Although it’s only been around since 2001, the standardized TAKS test being given at schools across Texas this week could soon be a thing of the past for high school students. As Houston Public Radio’s Jack Williams reports, there is growing momentum among lawmakers in Austin to do away with the test and replace it with what are known as “end of course” exams.
It hasn’t been an easy go for the TAKS test since it was introduced a few years ago, with a wide array of critics, from teachers to parents to students, who say the test has taken over the curriculum in the classroom and has done more harm than good. Now lawmakers, like State Senator Kel Seliger of Amarillo, have joined the chorus and have introduced legislation that would transition from TAKS exams to standardized end of course testing. Seliger has filed Senate Bill 379 that would make the change for high school students first.
“No single end of course exam is going to be a make or break exam. The students will be tested on what they’re taking right now which means lets say you’re taking world history.
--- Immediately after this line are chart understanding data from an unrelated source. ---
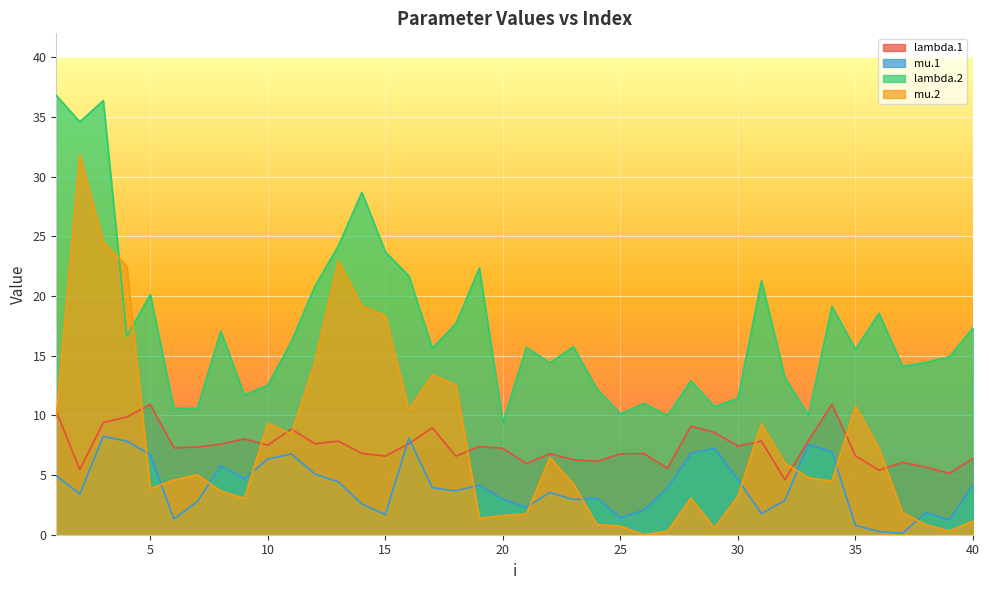

Does the chart display data point markers on the line(s)?

No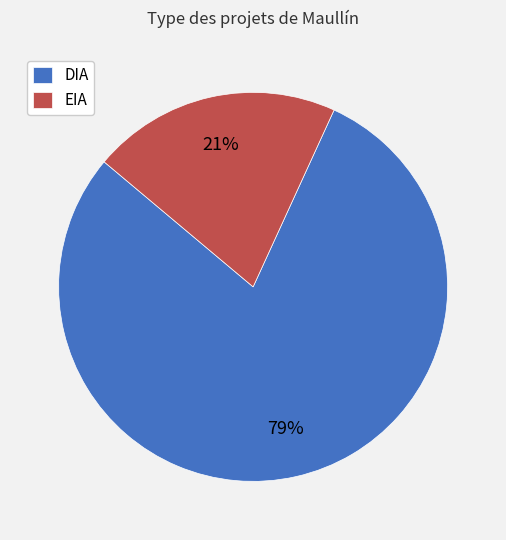

The DIA slice represents 85% of the pie. True or false?

False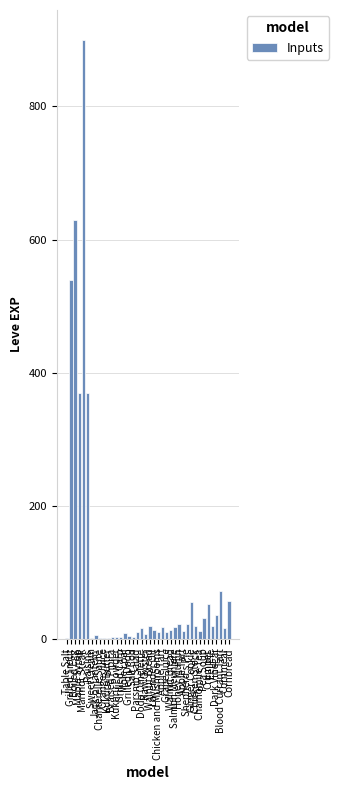

What is the change in value from Salt Cod to Blood Currant Tart?

+69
That exam will be taught from the recommended curriculum. There will be a state standard test so that every student will take the same test, tested the same way on the same material. But it will be on the material that is being taught right now.”
Under the TAKS system, students are tested for cumulative knowledge, which often includes coursework covered in previous school years. Seliger says that doesn’t make sense.
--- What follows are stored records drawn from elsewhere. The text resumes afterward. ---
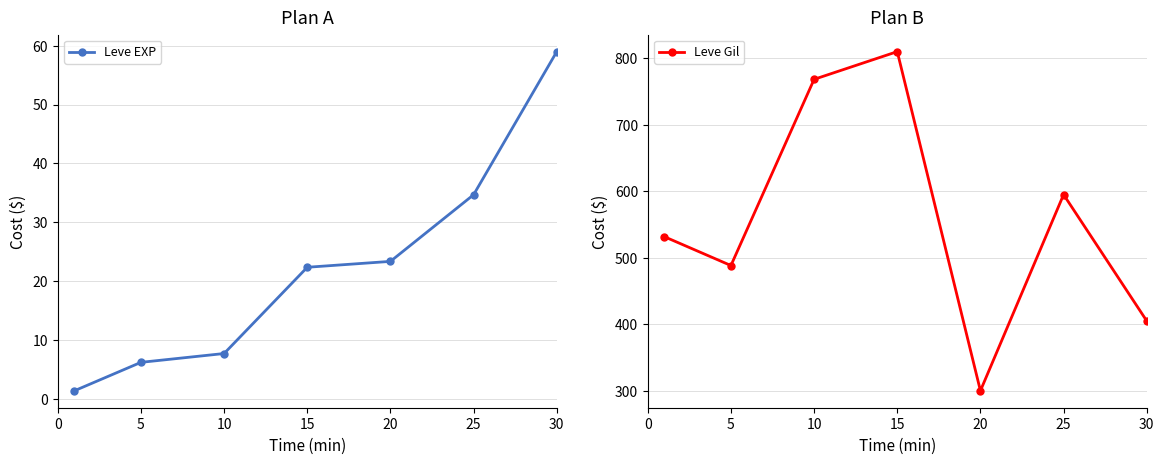

True or false: Leve Gil has a value of 768.3 at 10.

True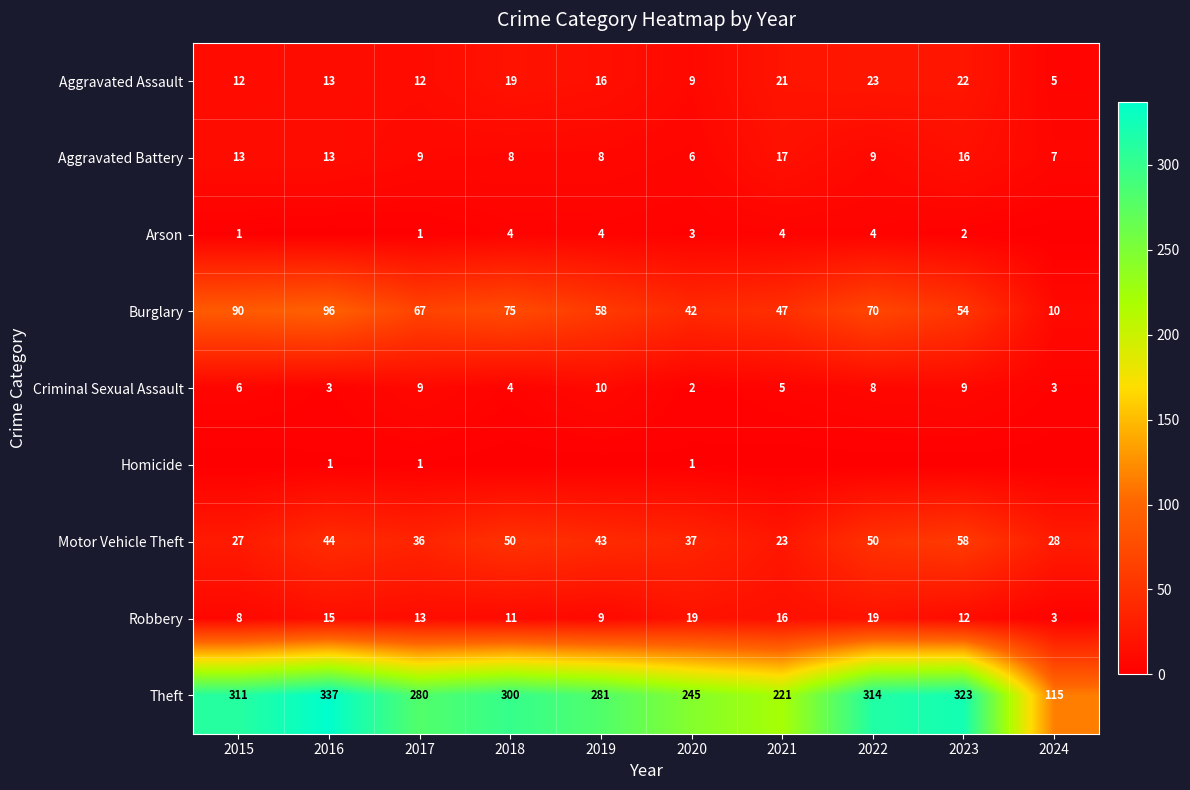

What is the maximum value for Theft?

337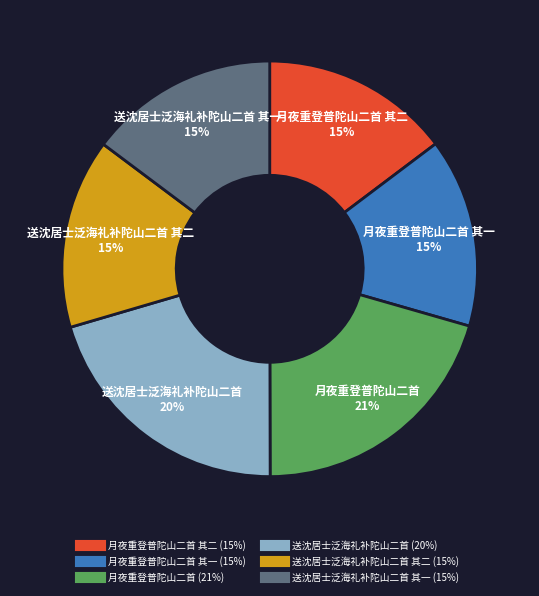

Is there a majority slice in this chart?

No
“This year’s teacher say in algebra 2, is going to be held accountable for last year’s geometry, which he or she is not teaching. That’s not a good system of accountability. Teachers ought to be accountable for what they are teaching.”
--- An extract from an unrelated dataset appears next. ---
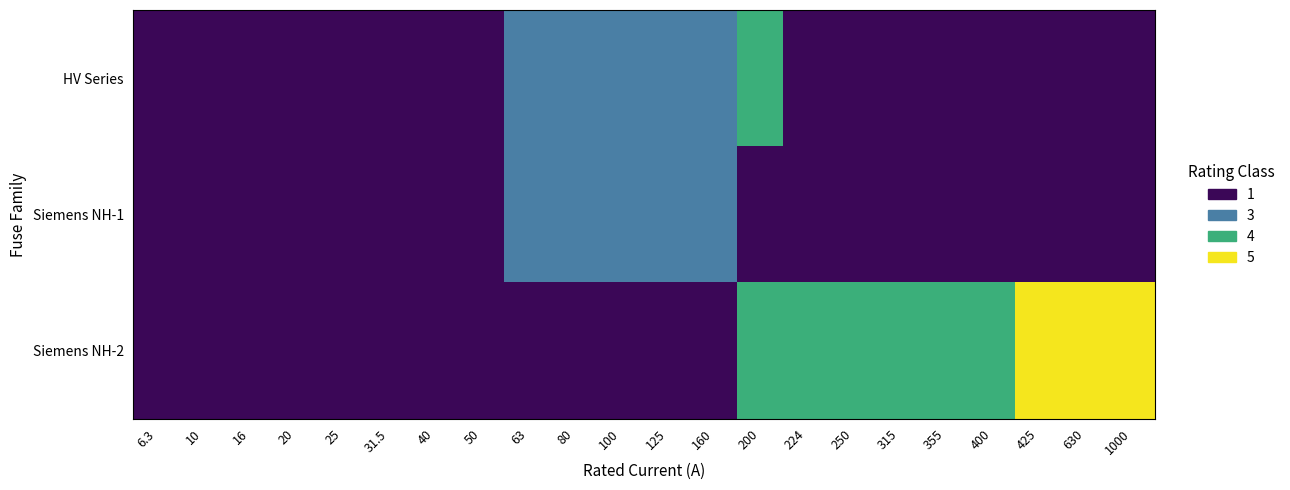

At which category does the chart reach its peak across all series?

425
A similar companion bill in the works between State Senator Florence Shapiro of Angleton and Representative Rob Eissler of The Woodlands would also do away with the TAKS for the upper grades. Eissler is the chair of the Public Education Committee in the House.
“We need to define our goals and then go after them and I think the TAKS test is probably, it covers the gamut and it’s such high stakes, I think there’s a fear of it that gee, maybe we didn’t emphasize this section and this is what cost us, because not only does it cost the student and the accountability, it costs the school and the school district.”
Unlike many issues in Austin, there doesn’t seem to be much opposition for retiring the TAKS test and replacing it with end of course exams. The Houston School District has joined 31 other districts who agree a change is needed and are developing a position on how end of course testing should proceed. This is HISD’s director of government relations Rebecca Flores.
“I think the general idea of end of course testing, you will find wide agreement on that, but as we’re starting to talk about what exactly and how the end of course testing will be implemented, that’s when you’re going have some divergent views.”
Costs involved in the transition could preclude students in grades 3-8 from the move to end of course exams right away, but Flores and others say that could eventually happen.